═══ PROVIDED RECORDS

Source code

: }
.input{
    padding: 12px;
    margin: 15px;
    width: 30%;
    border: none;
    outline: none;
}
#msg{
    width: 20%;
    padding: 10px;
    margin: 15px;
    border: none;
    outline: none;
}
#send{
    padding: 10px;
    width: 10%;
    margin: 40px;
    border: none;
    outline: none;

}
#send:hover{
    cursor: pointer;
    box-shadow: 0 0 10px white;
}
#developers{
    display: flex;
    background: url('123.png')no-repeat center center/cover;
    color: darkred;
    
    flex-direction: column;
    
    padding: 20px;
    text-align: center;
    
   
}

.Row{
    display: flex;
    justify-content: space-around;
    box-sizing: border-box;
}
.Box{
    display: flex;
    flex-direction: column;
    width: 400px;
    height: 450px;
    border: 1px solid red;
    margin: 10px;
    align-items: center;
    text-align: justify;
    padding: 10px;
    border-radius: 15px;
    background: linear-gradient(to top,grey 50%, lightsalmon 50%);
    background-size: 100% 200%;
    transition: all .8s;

══════

▶ [EXERCISE INSTRUCTIONS]: When a line in the material above holds the word "width", copy that line.

▶ [SOLUTION]:
    width: 30%;
    width: 20%;
    width: 10%;
    width: 400px;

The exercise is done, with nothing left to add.